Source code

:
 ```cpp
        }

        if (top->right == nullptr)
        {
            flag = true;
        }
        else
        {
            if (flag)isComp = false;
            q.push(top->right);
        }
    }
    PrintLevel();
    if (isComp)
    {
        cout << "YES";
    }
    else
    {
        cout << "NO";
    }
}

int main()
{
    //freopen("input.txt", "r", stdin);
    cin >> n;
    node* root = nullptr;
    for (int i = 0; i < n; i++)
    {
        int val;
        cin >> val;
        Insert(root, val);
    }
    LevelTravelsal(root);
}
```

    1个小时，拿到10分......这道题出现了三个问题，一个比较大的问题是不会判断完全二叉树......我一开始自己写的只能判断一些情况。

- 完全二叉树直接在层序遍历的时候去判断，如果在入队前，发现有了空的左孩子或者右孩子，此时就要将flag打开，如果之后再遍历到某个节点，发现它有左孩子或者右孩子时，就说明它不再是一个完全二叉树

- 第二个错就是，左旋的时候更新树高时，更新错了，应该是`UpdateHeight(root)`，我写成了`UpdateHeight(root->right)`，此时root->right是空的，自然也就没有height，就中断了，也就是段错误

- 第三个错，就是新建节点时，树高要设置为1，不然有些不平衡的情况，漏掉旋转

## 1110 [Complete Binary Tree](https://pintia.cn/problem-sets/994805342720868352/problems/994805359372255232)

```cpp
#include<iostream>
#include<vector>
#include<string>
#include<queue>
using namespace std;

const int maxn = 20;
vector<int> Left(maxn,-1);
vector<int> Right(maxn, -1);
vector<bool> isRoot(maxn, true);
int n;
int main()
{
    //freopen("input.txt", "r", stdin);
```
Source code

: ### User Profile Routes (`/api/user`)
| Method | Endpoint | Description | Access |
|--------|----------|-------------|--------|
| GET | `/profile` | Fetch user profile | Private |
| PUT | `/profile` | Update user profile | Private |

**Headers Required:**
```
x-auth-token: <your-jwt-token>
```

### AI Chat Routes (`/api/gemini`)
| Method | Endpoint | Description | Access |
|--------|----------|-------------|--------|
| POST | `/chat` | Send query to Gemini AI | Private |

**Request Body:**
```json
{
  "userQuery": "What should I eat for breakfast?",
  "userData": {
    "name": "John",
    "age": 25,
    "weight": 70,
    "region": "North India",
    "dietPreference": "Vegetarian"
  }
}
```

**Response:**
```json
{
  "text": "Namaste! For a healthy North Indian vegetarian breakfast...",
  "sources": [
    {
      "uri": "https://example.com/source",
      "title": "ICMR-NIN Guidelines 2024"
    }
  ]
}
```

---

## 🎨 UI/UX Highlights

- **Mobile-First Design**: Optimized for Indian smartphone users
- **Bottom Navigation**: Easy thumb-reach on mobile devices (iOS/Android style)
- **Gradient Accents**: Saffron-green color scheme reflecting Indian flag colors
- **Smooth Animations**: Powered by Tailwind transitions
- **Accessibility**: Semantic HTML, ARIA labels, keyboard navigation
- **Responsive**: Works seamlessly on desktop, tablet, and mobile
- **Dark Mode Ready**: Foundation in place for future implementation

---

◆ ◆ ◆ ◆

Aim of the exercise: From the listing above, collect every line that mentions the word "North".

Solution:
    "region": "North India",
  "text": "Namaste! For a healthy North Indian vegetarian breakfast...",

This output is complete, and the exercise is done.